NVIDIA Groq 3 LPU - SRAM-Based Inference Engine

The NVIDIA Groq 3 LPU is a pure-SRAM inference chip delivering 150 TB/s memory bandwidth and 1.2 PFLOPS FP8 per chip, designed to pair with Vera Rubin GPUs for trillion-parameter model serving.

NVIDIA Groq 3 LPU - SRAM-Based Inference Engine

TL;DR

  • Pure-SRAM architecture: 500MB on-chip SRAM per chip, 150 TB/s bandwidth - 7x faster than Vera Rubin GPU memory
  • 1.2 PFLOPS FP8 per chip; full LPX rack packs 256 chips for 315 PFLOPS and 40 PB/s aggregate
  • Pairs with Vera Rubin NVL72: GPU handles prefill, LPU handles decode - 35x more throughput per megawatt for trillion-parameter models
  • Ships Q3 2026 on Samsung 4nm; NVIDIA acquired Groq technology for $20B in December 2025

Overview

The NVIDIA Groq 3 LPU is the outcome of the biggest acqui-hire in AI hardware history. NVIDIA licensed Groq's Language Processing Unit technology for $20 billion in December 2025, integrating it with the Vera Rubin platform announced at CES. Jensen Huang unveiled the Groq 3 at GTC 2026 in March as the first chip in the Rubin ecosystem that isn't a GPU - a purpose-built decoder designed for one job: creating output tokens at the lowest possible cost and latency.

The fundamental design choice is radical. Where every GPU from NVIDIA's H100 to AMD's MI300X pairs compute cores with external HBM memory, the Groq 3 removes HBM completely. Each chip holds 500MB of SRAM directly on the die, connected at 150 TB/s. That is seven times faster than the Vera Rubin GPU's 22 TB/s HBM bandwidth. The tradeoff is capacity: 500MB per chip versus 288GB of HBM on a Rubin GPU. For the decode phase of inference, which repeatedly reads the same weight matrices at low arithmetic intensity, this turns out to be exactly the right trade.
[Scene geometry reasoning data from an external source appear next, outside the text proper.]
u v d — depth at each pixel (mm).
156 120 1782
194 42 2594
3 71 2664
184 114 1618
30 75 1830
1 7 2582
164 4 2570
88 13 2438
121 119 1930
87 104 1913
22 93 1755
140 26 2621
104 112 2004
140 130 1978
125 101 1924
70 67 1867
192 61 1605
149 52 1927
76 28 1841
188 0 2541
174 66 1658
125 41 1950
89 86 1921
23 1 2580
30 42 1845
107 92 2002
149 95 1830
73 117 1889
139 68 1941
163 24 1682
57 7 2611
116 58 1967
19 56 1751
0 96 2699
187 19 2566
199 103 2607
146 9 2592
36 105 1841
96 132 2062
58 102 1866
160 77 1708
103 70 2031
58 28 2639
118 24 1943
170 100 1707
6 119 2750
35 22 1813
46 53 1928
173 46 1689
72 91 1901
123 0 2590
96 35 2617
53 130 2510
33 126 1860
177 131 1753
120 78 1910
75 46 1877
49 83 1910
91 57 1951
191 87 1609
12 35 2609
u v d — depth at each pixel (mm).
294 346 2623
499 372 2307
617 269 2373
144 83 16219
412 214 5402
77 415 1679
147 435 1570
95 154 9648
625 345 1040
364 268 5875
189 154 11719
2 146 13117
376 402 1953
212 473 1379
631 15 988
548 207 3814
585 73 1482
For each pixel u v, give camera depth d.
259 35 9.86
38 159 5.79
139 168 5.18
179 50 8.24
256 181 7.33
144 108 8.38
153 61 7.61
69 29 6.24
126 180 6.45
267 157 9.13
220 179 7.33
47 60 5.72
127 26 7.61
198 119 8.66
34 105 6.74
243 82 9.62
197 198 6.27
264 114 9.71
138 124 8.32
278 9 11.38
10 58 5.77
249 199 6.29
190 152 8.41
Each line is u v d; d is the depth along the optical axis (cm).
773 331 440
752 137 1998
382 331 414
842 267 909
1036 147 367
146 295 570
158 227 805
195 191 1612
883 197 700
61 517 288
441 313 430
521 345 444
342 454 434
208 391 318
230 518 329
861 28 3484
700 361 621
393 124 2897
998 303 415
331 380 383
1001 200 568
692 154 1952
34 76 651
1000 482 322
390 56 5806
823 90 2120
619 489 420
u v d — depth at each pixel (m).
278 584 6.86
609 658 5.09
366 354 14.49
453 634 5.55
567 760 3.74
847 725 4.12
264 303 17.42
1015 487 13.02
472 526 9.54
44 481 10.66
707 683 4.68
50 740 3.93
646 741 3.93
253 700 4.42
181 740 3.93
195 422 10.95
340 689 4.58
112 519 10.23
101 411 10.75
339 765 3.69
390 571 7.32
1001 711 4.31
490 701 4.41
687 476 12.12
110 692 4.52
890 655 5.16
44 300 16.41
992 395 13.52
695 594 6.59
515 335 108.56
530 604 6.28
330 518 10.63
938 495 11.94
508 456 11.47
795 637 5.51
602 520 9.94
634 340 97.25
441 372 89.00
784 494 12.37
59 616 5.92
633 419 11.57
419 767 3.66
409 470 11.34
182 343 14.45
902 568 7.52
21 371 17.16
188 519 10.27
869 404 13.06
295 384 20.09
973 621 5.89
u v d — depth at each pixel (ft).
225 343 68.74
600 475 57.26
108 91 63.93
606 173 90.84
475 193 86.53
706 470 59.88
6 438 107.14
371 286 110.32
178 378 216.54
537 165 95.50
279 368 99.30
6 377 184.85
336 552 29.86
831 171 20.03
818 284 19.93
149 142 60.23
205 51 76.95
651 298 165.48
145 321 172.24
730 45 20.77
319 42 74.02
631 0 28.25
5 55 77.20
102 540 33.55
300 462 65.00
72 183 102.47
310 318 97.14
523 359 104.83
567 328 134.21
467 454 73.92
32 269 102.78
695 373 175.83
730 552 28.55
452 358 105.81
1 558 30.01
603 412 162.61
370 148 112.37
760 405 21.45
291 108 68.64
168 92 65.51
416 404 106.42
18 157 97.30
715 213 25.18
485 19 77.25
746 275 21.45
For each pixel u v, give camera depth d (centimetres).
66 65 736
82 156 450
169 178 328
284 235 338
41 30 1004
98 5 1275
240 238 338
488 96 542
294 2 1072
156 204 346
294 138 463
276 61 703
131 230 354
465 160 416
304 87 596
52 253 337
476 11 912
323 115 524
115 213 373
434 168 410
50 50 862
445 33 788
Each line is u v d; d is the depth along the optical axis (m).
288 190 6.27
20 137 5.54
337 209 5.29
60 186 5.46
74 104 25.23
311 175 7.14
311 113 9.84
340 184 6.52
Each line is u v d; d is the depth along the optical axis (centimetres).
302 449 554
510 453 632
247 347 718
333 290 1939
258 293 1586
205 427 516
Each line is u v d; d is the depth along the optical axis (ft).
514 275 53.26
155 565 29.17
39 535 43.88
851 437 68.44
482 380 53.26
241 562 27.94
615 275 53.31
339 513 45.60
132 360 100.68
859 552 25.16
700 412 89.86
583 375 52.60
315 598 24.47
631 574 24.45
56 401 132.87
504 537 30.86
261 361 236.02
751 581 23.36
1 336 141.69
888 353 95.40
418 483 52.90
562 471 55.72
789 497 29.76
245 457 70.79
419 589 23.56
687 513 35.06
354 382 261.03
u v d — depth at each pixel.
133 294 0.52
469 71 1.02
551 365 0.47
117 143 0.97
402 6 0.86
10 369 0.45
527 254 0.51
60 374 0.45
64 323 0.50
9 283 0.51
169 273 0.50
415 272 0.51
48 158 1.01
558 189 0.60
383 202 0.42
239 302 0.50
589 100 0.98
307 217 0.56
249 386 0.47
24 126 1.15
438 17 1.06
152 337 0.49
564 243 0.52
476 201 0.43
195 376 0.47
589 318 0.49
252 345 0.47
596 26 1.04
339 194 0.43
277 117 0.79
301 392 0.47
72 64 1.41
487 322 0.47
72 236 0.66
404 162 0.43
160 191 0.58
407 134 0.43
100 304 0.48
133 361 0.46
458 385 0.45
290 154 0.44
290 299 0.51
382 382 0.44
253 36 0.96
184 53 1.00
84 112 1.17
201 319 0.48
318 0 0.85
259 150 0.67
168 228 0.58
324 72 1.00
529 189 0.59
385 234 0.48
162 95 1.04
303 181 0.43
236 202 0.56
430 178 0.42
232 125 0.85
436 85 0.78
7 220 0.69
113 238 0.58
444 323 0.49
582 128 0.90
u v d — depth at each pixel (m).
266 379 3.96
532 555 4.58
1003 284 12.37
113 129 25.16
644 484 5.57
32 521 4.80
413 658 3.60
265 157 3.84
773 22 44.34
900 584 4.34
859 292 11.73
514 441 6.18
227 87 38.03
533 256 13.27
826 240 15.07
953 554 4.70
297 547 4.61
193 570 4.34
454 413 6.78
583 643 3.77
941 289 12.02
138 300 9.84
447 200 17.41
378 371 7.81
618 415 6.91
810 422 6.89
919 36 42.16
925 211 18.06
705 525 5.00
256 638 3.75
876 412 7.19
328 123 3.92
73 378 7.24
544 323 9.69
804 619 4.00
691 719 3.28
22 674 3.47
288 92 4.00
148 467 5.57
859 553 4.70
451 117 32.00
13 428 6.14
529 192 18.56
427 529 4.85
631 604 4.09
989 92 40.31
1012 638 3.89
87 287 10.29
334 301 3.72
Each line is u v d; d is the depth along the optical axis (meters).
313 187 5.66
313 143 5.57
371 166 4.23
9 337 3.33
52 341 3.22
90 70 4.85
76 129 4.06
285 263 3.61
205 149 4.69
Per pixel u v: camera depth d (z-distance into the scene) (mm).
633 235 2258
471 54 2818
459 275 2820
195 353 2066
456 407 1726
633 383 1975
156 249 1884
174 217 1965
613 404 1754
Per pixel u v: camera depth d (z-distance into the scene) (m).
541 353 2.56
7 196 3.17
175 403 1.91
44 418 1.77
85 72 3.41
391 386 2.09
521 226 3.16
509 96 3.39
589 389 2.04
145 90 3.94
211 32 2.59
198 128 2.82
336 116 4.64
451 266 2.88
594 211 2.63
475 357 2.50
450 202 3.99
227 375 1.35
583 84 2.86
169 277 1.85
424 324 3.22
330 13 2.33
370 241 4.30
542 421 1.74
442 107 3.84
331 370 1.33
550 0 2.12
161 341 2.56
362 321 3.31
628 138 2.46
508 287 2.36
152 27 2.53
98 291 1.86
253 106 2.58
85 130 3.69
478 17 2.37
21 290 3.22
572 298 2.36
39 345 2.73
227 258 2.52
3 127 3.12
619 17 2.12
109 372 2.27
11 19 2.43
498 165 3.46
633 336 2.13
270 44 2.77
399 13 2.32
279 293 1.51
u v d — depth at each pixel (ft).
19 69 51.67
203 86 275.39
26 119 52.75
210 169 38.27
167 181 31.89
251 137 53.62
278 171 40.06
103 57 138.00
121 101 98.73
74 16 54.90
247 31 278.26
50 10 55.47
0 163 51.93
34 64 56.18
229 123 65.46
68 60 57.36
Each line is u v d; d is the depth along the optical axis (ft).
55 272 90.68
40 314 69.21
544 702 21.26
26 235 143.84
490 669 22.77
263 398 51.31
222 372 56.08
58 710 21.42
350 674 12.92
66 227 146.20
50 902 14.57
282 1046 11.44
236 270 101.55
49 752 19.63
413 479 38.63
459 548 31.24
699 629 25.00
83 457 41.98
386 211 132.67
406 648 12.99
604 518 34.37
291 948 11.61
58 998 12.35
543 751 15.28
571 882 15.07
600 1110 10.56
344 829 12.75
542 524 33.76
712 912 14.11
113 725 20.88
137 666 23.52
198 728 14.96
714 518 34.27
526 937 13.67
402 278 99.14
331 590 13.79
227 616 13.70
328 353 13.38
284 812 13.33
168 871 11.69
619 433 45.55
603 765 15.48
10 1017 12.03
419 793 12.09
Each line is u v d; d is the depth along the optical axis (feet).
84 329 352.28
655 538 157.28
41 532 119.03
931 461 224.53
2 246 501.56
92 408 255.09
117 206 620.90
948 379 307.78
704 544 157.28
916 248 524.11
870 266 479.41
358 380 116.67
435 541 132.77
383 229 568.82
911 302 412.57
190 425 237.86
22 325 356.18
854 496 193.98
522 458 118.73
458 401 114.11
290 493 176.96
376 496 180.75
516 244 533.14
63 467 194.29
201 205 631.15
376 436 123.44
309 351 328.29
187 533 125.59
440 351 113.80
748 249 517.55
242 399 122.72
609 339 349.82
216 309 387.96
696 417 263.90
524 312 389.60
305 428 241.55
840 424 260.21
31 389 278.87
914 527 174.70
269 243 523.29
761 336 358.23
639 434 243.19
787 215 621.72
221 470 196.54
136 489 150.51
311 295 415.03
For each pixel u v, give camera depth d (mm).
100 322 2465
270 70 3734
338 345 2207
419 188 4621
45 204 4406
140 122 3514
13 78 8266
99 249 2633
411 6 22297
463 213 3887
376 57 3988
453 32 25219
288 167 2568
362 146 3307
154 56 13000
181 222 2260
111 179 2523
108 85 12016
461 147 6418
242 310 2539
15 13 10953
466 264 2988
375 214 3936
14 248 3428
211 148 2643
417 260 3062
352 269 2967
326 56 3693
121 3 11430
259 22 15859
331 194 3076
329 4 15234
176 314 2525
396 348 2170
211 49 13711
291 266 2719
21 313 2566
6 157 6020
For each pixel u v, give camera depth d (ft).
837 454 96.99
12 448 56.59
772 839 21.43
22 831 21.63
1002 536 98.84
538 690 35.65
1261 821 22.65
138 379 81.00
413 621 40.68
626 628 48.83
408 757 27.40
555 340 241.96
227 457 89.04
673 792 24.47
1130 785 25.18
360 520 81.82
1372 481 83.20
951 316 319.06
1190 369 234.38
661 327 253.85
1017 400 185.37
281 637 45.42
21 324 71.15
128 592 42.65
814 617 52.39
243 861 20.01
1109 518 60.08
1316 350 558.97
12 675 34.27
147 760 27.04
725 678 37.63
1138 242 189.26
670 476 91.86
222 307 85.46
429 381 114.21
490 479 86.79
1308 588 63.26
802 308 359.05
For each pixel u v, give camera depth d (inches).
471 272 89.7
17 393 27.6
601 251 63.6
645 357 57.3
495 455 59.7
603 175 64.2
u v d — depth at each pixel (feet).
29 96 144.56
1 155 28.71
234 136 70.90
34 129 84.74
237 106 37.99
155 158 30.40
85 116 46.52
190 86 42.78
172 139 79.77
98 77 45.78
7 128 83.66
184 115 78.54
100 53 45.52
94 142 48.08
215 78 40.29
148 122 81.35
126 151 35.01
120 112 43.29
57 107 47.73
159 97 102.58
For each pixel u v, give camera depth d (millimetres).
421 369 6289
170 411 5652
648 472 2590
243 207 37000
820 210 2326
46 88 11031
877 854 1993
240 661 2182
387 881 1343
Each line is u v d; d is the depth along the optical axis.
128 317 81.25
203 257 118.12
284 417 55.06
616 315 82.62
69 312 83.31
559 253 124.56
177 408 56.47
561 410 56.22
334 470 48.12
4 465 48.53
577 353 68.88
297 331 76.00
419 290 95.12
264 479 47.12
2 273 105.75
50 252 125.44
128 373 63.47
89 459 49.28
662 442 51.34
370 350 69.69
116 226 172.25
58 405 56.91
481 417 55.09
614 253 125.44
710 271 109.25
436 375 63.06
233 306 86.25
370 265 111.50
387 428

NVIDIA didn't design the Groq 3 as a standalone product. It's a platform component. In the intended deployment, Rubin GPUs handle prefill - processing the input prompt with high compute intensity - and hand off to Groq 3 LPUs for decode, where the model produces each output token sequentially. This disaggregated serving architecture keeps both halves of the cluster doing what they're good at, rather than using expensive GPU compute for a memory-bound task.

Key Specifications

SpecificationDetails
ManufacturerNVIDIA (via Groq technology)
Product FamilyGroq LPU (3rd generation)
Chip TypeLanguage Processing Unit (LPU)
Process NodeSamsung 4nm
On-Chip SRAM500MB per chip
Memory Bandwidth150 TB/s per chip
FP8 Performance1.2 PFLOPS per chip
Training SupportNone
ArchitectureDeterministic data-flow; linear SRAM pipeline
Rack Config (LPX)256 LPUs across 32 trays (8 LPUs per tray)
LPX Aggregate SRAM128GB
LPX Aggregate Bandwidth40 PB/s
LPX Aggregate FP8315 PFLOPS
Scale-Up Bandwidth640 TB/s (per LPX rack)
TDPNot disclosed
Release DateQ3 2026
PricingNot disclosed

NVIDIA Groq 3 LPU chip next to a Vera Rubin GPU die shot comparison showing the SRAM-dense architecture The Groq 3 LPU's 500MB SRAM die sits with a Vera Rubin GPU - the architectural difference is the entire product strategy. Source: Tom's Hardware / NVIDIA

Performance Benchmarks

Comparing the Groq 3 LPU to GPUs on the same metrics isn't quite right - they're not competing for the same workload. The relevant comparison is the full Vera Rubin NVL72 + Groq 3 LPX system versus an equivalently sized Blackwell NVL72 cluster.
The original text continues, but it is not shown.